The House authorized the latest approximate $3 trillion COVID-19 (coronavirus) relief package
The House authorized the latest approximate $3 trillion COVID-19 (coronavirus) relief package.
This is one of four separate measures created to combat the coronavirus in the last two months.
On May 15, 2020, the House approved the bill, known as the HEROES Act, according to NPR.
The $3 trillion coronavirus relief bill would: provide assistance to state and local governments, hazard pay for frontline health care workers, as well as student debt forgiveness.
According to The Hill, the new proposal also includes: billions for medical equipment and coronavirus testing, a new round of direct cash payments (stimulus checks), expansion of unemployment insurance benefits, expansion of nutrition programs, a boost to the U.S. Postal Service, subsidized rent and mortgage payments, and help to cover student-loan costs.
There is $1.5 billion that will assist with the Low-Income Household Drinking Water and Wastewater Assistance Program, according to the HEROES Act.

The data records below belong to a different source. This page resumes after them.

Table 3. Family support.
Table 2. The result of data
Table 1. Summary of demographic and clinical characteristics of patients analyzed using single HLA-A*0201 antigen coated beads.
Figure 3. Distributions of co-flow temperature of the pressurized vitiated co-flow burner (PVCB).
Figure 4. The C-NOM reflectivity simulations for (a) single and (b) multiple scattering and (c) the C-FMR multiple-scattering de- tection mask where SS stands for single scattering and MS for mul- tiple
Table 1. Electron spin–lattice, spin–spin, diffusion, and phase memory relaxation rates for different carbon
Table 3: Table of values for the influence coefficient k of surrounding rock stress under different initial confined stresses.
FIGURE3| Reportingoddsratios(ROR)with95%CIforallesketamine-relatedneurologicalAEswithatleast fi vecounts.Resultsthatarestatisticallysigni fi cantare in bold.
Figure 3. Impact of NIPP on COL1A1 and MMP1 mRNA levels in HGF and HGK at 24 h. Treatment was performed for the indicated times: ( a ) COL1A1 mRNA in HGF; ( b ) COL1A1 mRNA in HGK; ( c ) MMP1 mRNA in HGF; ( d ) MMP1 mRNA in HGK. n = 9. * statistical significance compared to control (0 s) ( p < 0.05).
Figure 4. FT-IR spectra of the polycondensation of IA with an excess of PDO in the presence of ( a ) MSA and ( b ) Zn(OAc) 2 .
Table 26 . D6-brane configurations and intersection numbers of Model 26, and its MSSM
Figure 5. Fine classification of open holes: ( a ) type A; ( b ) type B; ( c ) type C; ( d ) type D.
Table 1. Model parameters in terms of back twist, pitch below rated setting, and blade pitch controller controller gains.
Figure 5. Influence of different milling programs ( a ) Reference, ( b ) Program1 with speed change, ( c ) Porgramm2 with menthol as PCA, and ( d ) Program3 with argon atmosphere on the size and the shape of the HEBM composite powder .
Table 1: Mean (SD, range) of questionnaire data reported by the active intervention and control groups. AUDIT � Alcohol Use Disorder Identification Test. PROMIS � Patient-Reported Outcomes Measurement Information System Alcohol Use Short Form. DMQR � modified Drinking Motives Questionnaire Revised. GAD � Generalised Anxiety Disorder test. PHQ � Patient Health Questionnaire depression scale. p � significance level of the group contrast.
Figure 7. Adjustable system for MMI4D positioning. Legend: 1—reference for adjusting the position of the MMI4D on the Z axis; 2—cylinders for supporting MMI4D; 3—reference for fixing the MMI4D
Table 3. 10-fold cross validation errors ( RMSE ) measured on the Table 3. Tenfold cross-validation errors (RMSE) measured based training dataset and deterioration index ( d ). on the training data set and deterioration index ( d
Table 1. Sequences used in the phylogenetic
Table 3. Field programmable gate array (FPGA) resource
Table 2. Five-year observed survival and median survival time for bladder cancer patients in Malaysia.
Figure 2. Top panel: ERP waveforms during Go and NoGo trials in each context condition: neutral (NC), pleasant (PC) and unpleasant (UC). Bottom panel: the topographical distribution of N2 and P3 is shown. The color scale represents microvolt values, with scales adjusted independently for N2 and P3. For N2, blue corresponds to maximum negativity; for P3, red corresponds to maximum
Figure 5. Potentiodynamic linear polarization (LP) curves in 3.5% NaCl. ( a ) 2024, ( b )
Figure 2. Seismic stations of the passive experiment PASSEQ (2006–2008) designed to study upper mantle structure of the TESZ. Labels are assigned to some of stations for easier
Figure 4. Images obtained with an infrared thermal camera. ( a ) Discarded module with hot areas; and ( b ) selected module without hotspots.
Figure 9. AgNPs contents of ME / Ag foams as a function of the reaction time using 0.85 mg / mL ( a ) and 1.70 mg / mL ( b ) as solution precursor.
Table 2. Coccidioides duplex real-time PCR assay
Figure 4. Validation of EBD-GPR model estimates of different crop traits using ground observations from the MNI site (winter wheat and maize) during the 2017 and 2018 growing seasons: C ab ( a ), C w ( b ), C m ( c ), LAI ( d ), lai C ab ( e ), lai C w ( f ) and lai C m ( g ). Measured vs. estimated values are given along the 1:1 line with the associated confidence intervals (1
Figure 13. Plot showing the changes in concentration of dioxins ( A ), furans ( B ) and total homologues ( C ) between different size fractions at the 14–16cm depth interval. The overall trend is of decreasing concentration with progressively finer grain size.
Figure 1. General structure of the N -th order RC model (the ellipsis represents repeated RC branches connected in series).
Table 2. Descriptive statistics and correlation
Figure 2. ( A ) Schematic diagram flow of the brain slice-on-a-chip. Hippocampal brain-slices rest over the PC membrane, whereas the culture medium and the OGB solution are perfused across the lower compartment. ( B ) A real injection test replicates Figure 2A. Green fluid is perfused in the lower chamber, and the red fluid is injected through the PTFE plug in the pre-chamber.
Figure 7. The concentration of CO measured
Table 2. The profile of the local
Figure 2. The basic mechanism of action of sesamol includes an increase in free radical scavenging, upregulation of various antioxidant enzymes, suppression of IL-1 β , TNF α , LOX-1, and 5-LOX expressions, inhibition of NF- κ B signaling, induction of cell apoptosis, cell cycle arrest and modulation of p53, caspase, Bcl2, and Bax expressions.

"Any entity receiving financial assistance pursuant to any division of this Act shall, to the maximum extent practicable, establish or maintain in effect policies to ensure that no home energy service or public water system service to a residential customer, which is provided or regulated by such entity, is or remains disconnected or interrupted during the emergency period described in section 12 1135(g)(1)(B) of the Social Security Act because of nonpayment, and all reconnections of such public water system service are conducted in a manner that minimizes risk to the health of individuals receiving such service," according to the HEROES Act.
The relief spending voted on by Congress went to review without an official cost estimate from the Congressional Budget Office (CBO), according to NPR. Recent projections from the CBO show that the U.S. deficit would be more than $3.7 trillion in 2020.
Almost $1 trillion of the bill would go to state and local governments to assist with the impacts of emergency spending and a loss of tax revenue, reported the Hill. These funds are specifically necessary to preserve the jobs of the front-line workers, according to supporters of the HEROES Act.
In the case of expanded unemployment insurance and tax credits for emergency paid family and sick leave, Congress approved the credits and their values and did not put a cap on the expenditures. The estimated cost also includes a new, temporary Pandemic Unemployment Assistance program through the end of 2020 to assist those who lost work as a direct result of the pandemic, reported NPR.
The measure was approved by a vote of 208-199, according to CNN.